◆ WORK REQUEST
Your answer is the lines from the one that has "s sur le site Internet de" through the last line of the records below, retyped exactly and alone.

◆ Stored dataset items
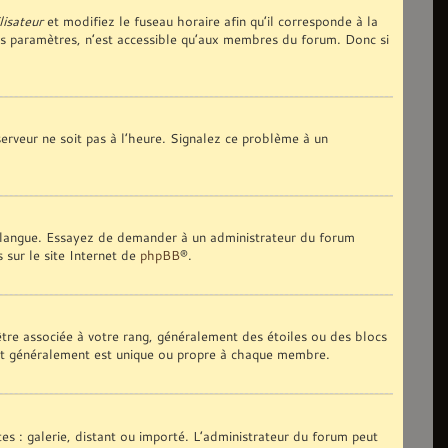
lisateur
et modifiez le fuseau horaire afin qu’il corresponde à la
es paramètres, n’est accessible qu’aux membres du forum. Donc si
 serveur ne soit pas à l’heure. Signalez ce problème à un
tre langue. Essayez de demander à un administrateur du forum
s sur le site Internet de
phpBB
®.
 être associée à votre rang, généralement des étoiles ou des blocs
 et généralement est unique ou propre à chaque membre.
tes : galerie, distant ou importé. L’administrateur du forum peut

◆ TASK ANSWER
s sur le site Internet de
phpBB
®.
 être associée à votre rang, généralement des étoiles ou des blocs
 et généralement est unique ou propre à chaque membre.
tes : galerie, distant ou importé. L’administrateur du forum peut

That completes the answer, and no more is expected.